Evaluate the model’s ability to make rating predictions or recommendations.

If the model is trained to predict a particular target, the default metric used for model comparison is root-mean-squared error (RMSE). Suppose \(y\) and \(\widehat{y}\) are vectors of length \(N\), where \(y\) contains the actual ratings and \(\widehat{y}\) the predicted ratings. Then the RMSE is defined as

\[RMSE = \sqrt{\frac{1}{N} \sum_{i=1}^N (\widehat{y}_i - y_i)^2} .\]

If the model was not trained on a target column, the default metrics for model comparison are precision and recall. Let \(p_k\) be a vector of the \(k\) highest ranked recommendations for a particular user, and let \(a\) be the set of items for that user in the groundtruth dataset. The “precision at cutoff k” is defined as

\[P(k) = \frac{ | a \cap p_k | }{k}\]

while “recall at cutoff k” is defined as

\[R(k) = \frac{ | a \cap p_k | }{|a|}\]
dataset : SFrame

An SFrame that is in the same format as provided for training.

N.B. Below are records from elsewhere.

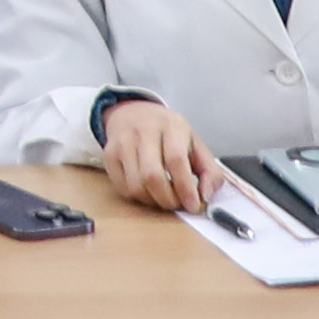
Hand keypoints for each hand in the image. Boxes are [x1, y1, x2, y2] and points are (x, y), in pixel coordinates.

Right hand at [95, 98, 217, 217]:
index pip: (176, 160)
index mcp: (170, 126)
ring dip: (154, 201)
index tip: (193, 205)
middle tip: (178, 204)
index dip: (185, 187)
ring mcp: (122, 143)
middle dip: (168, 199)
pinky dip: (139, 197)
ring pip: (136, 185)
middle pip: (152, 176)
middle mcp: (143, 131)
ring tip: (164, 198)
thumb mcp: (195, 143)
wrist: (132, 113)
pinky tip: (148, 191)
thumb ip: (209, 170)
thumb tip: (206, 196)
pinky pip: (123, 188)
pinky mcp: (109, 155)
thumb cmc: (168, 133)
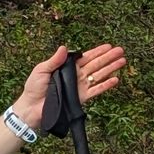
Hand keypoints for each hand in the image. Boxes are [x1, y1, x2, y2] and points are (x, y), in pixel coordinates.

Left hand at [11, 41, 125, 132]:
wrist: (31, 107)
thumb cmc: (34, 88)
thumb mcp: (42, 70)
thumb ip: (55, 60)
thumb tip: (65, 47)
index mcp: (67, 67)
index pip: (86, 57)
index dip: (97, 51)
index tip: (108, 46)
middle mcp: (76, 76)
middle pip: (95, 64)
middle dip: (108, 57)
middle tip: (121, 50)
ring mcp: (79, 87)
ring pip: (98, 75)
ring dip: (110, 68)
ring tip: (122, 61)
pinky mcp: (80, 98)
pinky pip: (95, 90)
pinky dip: (105, 85)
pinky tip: (115, 79)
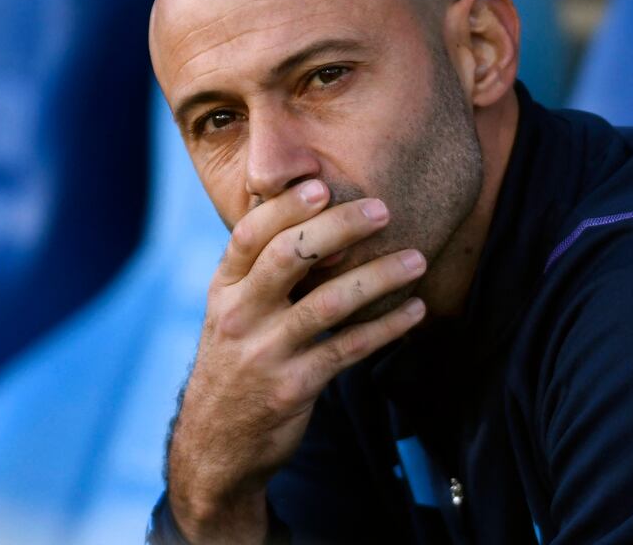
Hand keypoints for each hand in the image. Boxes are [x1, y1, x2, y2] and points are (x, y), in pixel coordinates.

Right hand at [167, 179, 426, 543]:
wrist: (214, 446)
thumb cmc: (236, 363)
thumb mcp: (231, 314)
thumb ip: (264, 273)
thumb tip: (317, 217)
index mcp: (224, 289)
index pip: (250, 235)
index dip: (286, 206)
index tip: (322, 185)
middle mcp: (239, 315)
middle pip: (289, 257)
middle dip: (339, 228)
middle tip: (382, 210)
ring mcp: (265, 353)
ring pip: (328, 303)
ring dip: (378, 277)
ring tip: (417, 259)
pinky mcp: (293, 387)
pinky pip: (348, 349)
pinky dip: (387, 327)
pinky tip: (415, 311)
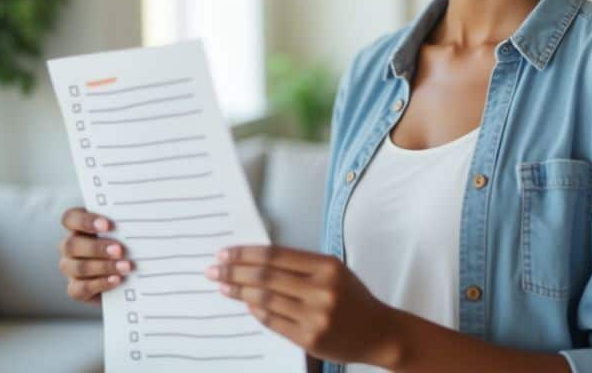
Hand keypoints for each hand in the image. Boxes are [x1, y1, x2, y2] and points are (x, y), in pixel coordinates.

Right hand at [58, 207, 134, 302]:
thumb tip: (144, 219)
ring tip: (126, 266)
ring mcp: (71, 269)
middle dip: (96, 248)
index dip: (85, 221)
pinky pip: (79, 289)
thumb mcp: (127, 232)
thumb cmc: (128, 244)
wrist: (130, 277)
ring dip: (103, 267)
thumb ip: (127, 224)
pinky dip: (99, 284)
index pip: (70, 218)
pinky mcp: (76, 289)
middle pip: (71, 245)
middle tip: (120, 250)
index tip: (107, 225)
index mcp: (79, 226)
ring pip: (77, 267)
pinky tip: (116, 280)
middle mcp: (71, 246)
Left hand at [205, 245, 401, 367]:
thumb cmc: (352, 298)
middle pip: (266, 276)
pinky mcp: (309, 338)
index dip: (246, 253)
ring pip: (265, 299)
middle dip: (234, 271)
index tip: (225, 253)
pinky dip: (255, 310)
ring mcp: (315, 316)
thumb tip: (255, 261)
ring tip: (223, 286)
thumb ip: (300, 266)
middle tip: (213, 270)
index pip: (275, 255)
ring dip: (239, 291)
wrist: (379, 333)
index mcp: (327, 266)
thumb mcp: (334, 271)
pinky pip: (273, 321)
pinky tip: (245, 303)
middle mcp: (321, 289)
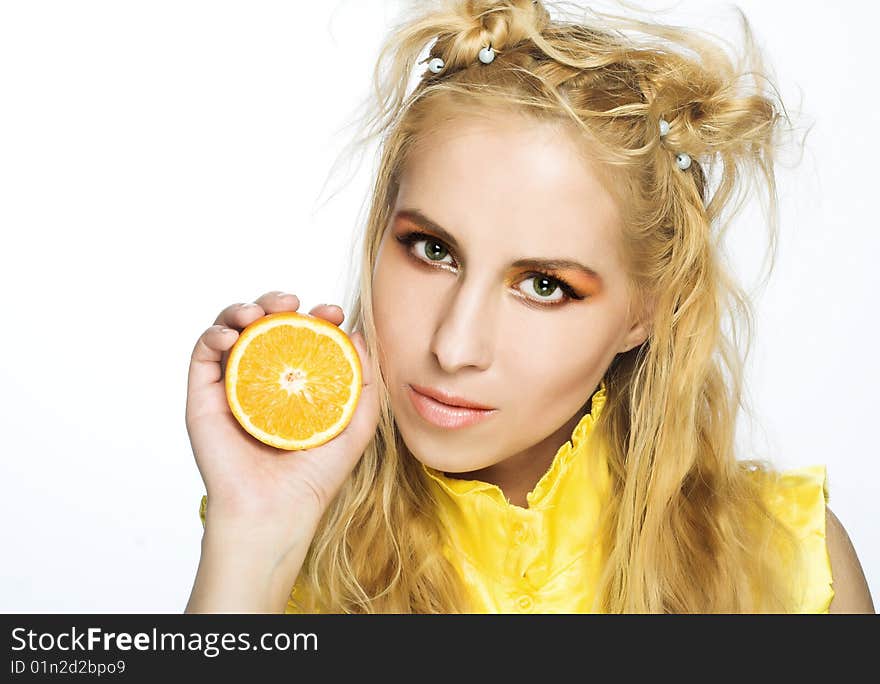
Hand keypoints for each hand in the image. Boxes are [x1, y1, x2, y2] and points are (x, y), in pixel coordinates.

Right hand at [185, 291, 379, 551]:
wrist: (276, 508)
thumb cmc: (317, 474)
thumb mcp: (357, 422)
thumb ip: (365, 378)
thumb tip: (356, 332)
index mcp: (295, 383)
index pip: (301, 336)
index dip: (315, 316)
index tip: (331, 312)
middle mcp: (262, 380)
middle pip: (264, 326)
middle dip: (276, 303)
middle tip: (292, 302)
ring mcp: (231, 387)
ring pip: (231, 331)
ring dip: (242, 309)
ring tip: (258, 312)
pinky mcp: (203, 398)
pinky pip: (202, 355)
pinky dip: (213, 334)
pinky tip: (231, 334)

metric : str, {‘auto’, ‘rmse’, ‘precision_recall’}, optional

Metric to use for evaluation. The default automatically chooses ‘rmse’ for models trained with a target, and ‘precision_recall’ otherwise.

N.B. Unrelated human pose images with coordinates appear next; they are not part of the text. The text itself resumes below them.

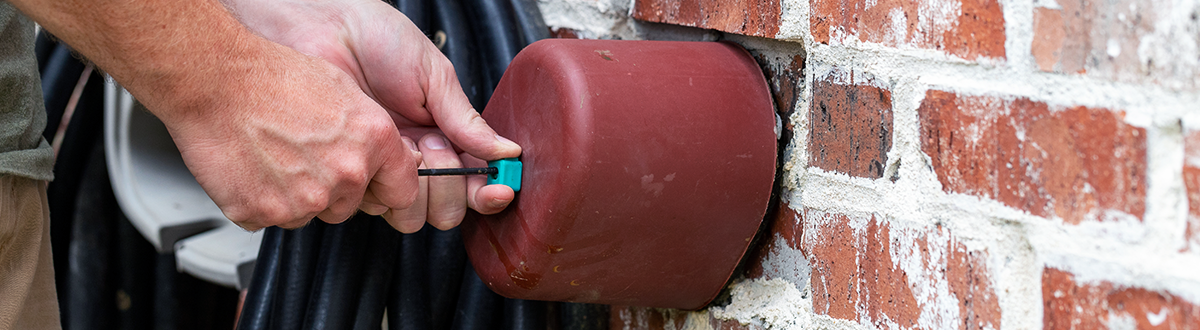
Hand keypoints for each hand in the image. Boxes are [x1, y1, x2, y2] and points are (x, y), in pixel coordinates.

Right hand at [161, 41, 426, 230]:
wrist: (215, 80)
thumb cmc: (272, 76)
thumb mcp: (343, 90)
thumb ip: (367, 132)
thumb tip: (379, 154)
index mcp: (373, 141)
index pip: (403, 189)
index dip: (387, 187)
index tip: (378, 187)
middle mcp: (345, 174)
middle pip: (349, 205)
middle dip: (331, 188)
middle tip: (302, 155)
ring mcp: (305, 199)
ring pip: (309, 213)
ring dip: (294, 195)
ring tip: (273, 155)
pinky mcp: (265, 212)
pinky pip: (270, 218)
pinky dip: (259, 200)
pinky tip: (252, 167)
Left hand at [222, 0, 521, 230]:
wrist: (322, 28)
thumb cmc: (376, 39)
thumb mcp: (434, 77)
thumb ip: (467, 121)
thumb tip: (506, 152)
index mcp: (442, 137)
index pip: (473, 183)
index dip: (489, 193)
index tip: (499, 190)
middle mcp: (413, 160)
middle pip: (445, 210)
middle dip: (448, 187)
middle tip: (434, 147)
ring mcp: (378, 169)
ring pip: (408, 214)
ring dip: (412, 185)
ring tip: (402, 144)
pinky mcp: (345, 174)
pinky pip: (368, 203)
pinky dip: (375, 181)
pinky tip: (372, 147)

exclude_known_for_precision_recall : bool, optional

A useful option for evaluating precision-recall. Recommender models have the option to exclude items seen in the training data from the final recommendation list. Set this option to True when evaluating on test data, and False when evaluating precision-recall on training data.

target : str, optional

The name of the target column for evaluating rmse. If the model is trained with a target column, the default is to using the same column. If the model is trained without a target column and metric is set to ‘rmse’, this option must provided by user.

verbose : bool, optional

Enables verbose output. Default is verbose.


When metric is set to ‘precision_recall’, these parameters are passed on to evaluate_precision_recall().

out : SFrame or dict

Results from the model evaluation procedure. If the model is trained on a target (i.e. RMSE is the evaluation criterion), a dictionary with three items is returned: items rmse_by_user and rmse_by_item are SFrames with per-user and per-item RMSE, while rmse_overall is the overall RMSE (a float). If the model is trained without a target (i.e. precision and recall are the evaluation criteria) an SFrame is returned with both of these metrics for each user at several cutoff values.

See also

evaluate_precision_recall, evaluate_rmse, precision_recall_by_user


>>> import turicreate as tc
>>> sf = tc.SFrame('https://static.turi.com/datasets/audioscrobbler')
>>> train, test = tc.recommender.util.random_split_by_user(sf)
>>> m = tc.recommender.create(train, target='target')
>>> eval = m.evaluate(test)